**WHAT YOU SHOULD DO**
Continue the article about San Francisco homes selling for at least $1 million over their asking prices, starting right after its final sentence.

As wealth and competition abounds, getting into San Francisco’s luxury housing market has perhaps never been more difficult. And now, buyers shopping the listings have to increasingly ask themselves whether they have an extra million dollars in their budget.
In the first six months of 2026, 144 San Francisco homes sold for at least $1 million over their asking prices, with 44 in June alone, according to a new report from Compass. Only eight such deals happened over that same span in 2025. In 2024, that number through June was six.
“I haven’t seen anything like this,” said Mike Simonsen, Compass International Holdings’ chief economist, who put together the report and has been tracking housing market data for 20 years. He said the amount and power of the demand has been sudden, dramatic and wholly unique.
The homes fetching an additional million dollars over asking in 2026 listed for an average of $3.8 million and sold for an average of $5.3 million, per the report. And some have even scored double their asks. In May, a home on Union Street in the Cow Hollow neighborhood listed for just shy of $8 million and sold for $15 million. In Presidio Heights, a Spruce Street home entered the market for about $4 million and sold for $8.2 million.

**DATA LISTING**
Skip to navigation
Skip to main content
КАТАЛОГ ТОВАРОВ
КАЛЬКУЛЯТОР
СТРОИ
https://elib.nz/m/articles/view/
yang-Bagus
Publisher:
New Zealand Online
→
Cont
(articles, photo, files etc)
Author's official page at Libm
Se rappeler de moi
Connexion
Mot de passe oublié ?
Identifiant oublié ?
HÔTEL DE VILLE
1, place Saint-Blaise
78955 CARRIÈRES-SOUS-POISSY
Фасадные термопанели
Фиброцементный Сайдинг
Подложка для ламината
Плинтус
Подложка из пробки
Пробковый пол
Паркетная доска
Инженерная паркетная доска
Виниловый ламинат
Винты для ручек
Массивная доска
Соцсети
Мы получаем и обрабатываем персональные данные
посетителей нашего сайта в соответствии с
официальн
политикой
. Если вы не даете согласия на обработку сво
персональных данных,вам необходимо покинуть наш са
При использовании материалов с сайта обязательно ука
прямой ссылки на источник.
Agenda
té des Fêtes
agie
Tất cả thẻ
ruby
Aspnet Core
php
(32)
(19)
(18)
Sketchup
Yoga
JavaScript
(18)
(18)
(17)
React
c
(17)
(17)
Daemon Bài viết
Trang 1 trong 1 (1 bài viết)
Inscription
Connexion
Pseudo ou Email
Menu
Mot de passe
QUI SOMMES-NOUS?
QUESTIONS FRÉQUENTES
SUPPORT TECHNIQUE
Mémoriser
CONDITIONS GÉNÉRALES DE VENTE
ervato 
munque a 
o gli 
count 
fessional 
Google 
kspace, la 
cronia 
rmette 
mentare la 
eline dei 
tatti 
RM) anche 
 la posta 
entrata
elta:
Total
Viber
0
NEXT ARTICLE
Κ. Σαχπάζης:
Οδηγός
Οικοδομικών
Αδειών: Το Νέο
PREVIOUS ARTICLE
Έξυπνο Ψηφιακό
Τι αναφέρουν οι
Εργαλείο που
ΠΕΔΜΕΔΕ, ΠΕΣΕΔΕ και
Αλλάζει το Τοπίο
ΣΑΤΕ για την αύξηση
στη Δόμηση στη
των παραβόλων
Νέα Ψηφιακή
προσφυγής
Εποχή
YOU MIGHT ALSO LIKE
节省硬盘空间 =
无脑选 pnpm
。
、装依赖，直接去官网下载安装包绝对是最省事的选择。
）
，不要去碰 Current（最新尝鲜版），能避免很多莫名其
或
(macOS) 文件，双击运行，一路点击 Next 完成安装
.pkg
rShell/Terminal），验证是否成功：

**ANSWER SECTION**
Among San Francisco neighborhoods, the south-central Noe Valley has seen the most of these sales, which Simonsen attributed to its proximity to the Peninsula and Silicon Valley. Presidio Heights and Pacific Heights, the famously wealthy enclaves on the city’s north end have seen the most dramatic overbids, Simonsen said.
Part of this trend is a deliberate pricing strategy that takes advantage of the high demand flooding San Francisco’s scant inventory, Compass agent Erin Thompson said. Her team closed a quick sale on Thursday for a Presidio Heights home that asked $3.8 million and sold for $4.9 million. The property hit the market on June 26 and went into contract by June 29.
Many homeowners who weren’t planning to sell are starting to test the market to see if they can draw a drop-everything price that would convince them to move. Often, Thompson said, they are finding success — and part of it is pricing the home low and triggering a bidding war.
“If you price your home aspirationally and it takes time to sell, then you’re not going to get that magical ‘make me move,’ number,” Thompson said. “Right now, that pricing strategy is working very well on properties that are transacting very quickly. Swiftness is important. The more people [you get] through your home, the more offers, the more money.”

San Francisco is the only housing market west of the Mississippi River with more buyers than sellers, according to a recent Redfin report. Buyers outstripped sellers by 14 percent in May. Meanwhile, in Oakland, sellers outnumbered buyers by more than 30 percent; in Los Angeles, that number rose to 56 percent.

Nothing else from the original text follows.